Решающее влияние на переселенческий процесс имели Закон о добровольном переселении сельских и городских жителей на надельную землю (принят 13 июля 1889 г.) и Временные предписания в отношении добровольного переселения сельских жителей и городских хозяев (приняты 6 июня 1904 г.) Эти законоположения должны были обеспечить неограниченную свободу переселения. Часть немецких колонистов, страдавших от малоземелья, покупала землю у казаков в Западной Сибири и Северном Казахстане, где она была значительно дешевле, чем в Южной России или Поволжье.
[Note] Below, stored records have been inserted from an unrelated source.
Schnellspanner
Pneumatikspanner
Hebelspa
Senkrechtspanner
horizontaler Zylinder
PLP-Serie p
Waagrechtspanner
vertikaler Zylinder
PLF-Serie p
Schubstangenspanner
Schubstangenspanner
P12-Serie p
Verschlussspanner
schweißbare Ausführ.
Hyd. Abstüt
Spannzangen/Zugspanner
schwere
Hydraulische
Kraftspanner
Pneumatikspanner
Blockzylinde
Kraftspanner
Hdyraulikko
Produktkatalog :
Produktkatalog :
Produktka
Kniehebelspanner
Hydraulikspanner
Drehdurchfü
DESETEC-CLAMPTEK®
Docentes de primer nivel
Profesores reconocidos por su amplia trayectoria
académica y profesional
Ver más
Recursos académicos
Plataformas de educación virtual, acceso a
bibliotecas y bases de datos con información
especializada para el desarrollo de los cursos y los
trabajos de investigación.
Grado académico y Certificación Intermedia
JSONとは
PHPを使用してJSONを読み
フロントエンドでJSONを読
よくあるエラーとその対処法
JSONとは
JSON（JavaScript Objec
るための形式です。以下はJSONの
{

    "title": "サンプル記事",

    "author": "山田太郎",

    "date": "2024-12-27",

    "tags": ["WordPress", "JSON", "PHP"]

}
Не имеющие средств колонисты переселялись преимущественно на надельную землю, которую им бесплатно предоставляли из колонизационного фонда. На новые земли охотно переселялись и некоторые зажиточные немецкие колонисты, с тем чтобы выгодно вложить деньги и основать прибыльные предприятия. Вслед за немецкими переселенцами и предпринимателями и германское правительство увидело огромные экономические возможности осваиваемых регионов. Накануне Первой мировой войны в Омске было открыто консульство Германии.

вернуться

81

В 1864 г. «Московские ведомости» М.Н. Каткова поместили 10 передовых статей с критикой положения в прибалтийских губерниях, в 1865–33, в 1866–6, в 1867–23, в 1868–18, в 1869–32, в 1870–25. Газета «Голос» А.А. Краевского посвятила прибалтийской проблематике за 1866–1870-е гг. 104 статьи, в том числе статьи М.П. Погодина, которые затем вышли отдельной книгой «Остзейский вопрос. Письмо к профессору Ширрену». Особую роль сыграла также газета славянофилов «День». В 6-й том Полного собрания сочинений Аксакова вошла 21 статья по остзейскому вопросу. Источник: Шнепс-Шнеппе М. Немцы в России. М.: Алгоритм, 2011. С. 108, 109, 117, 120–121.